Conflating these stories (as I
often do), I wondered: What else will bookies be taking bets on this summer? Will
it be which athlete will be next to skip the Olympics? Rather than Google this
idea, I moved on mentally to what every day things one could bet on. It didn’t
take long to turn up plenty of strange bet fellows in my own life. Some of
these are health related.
For instance: How many points will
my blood pressure have increased at my next checkup, now that I’ve put on quite
a few pounds? And: How long will it take for me to lose the ten pounds I
desperately need to peel off? (And the next ten that really should go away,
too…)
Here’s one that I doubt many of you
have to worry about. How many golf balls will hit our condo this season? Last
year I collected 48 of them, but they didn’t all hit the house. Some just
landed on the grass and in the bushes. But when they hit, it scares the
(expletive deleted) out of us.
You could place bets on how many
more weeks Jagdish will be taking the train up and back to Providence for four
days at a time. It was supposed to be just for a month or two. That was in
March. I don’t think either of us realized how much he missed holding court in
his “ashram.” And how much his customers missed him.

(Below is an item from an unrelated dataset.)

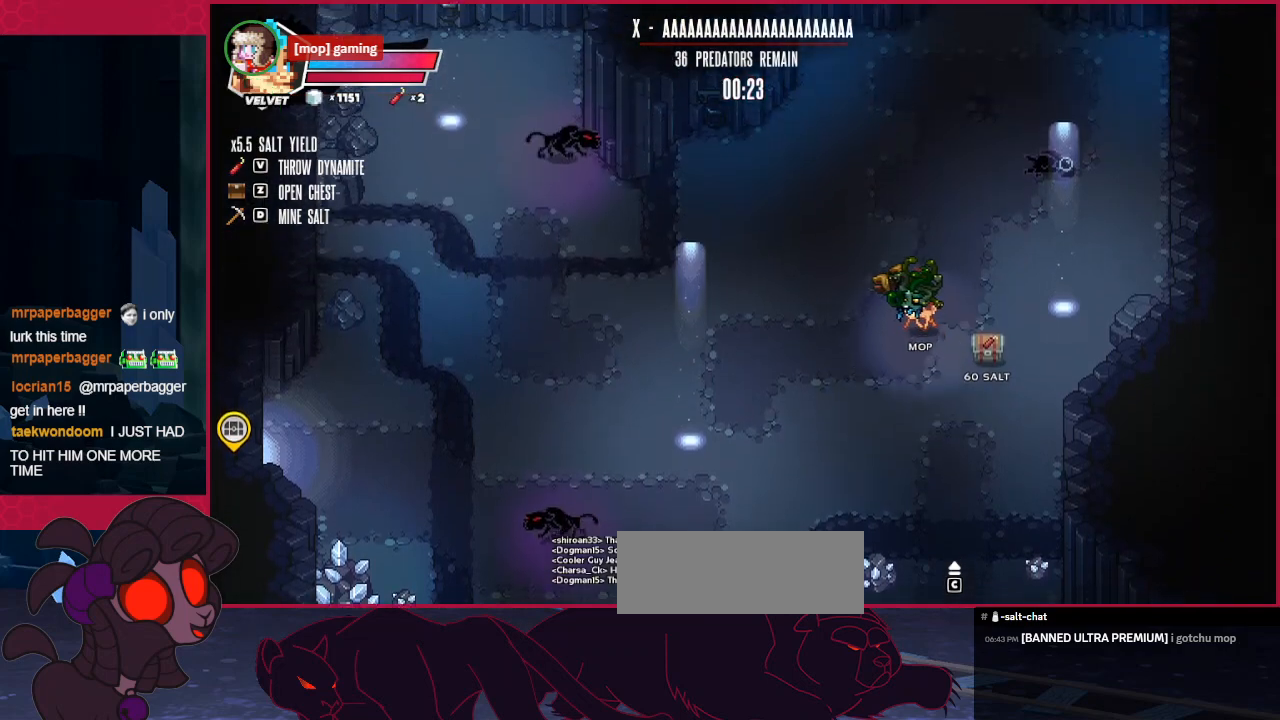
{"keys": ["left", "up"], "events": []}
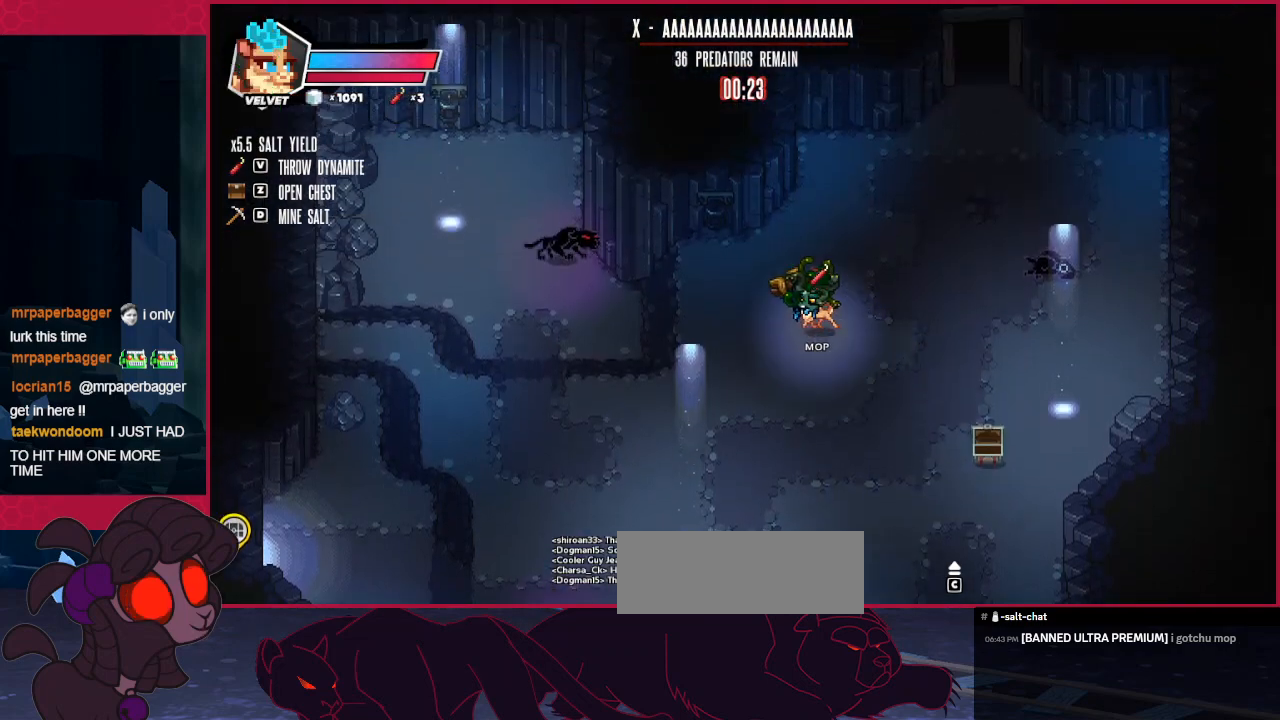
{"keys": ["right", "up"], "events": [[35, "left", "up"], [379, "right", "down"]]}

That’s OK. I have the cats
to keep me company now.
Speaking of cats, what are the odds
on whether I try to sneak a third one into our condo? We’re only allowed to
have two, even though they never go outside and together they weigh less than
most dogs. Apparently, people here are OK with having some poor little senior feline caged
at the rescue facility for the last years of its life. Even when a good home is
waiting. Note to self: Stop looking at the Protectors of Animals website. You
fall in love with all the new ones and feel terrible for those that have been
there for months.
Oh, here’s one I like. How many
more months of practice will it take before the band Elaine plays with is ready
to perform in public? We’re not talking about getting paid to play. There’s a
convalescent home waiting for us to entertain for free. But not until we’re
more polished.
You may have noticed that, despite
starting this blog with betting on Brexit, I’ve assiduously avoided any bets
that involve presidential politics. I doubt we’d get any agreement on the odds.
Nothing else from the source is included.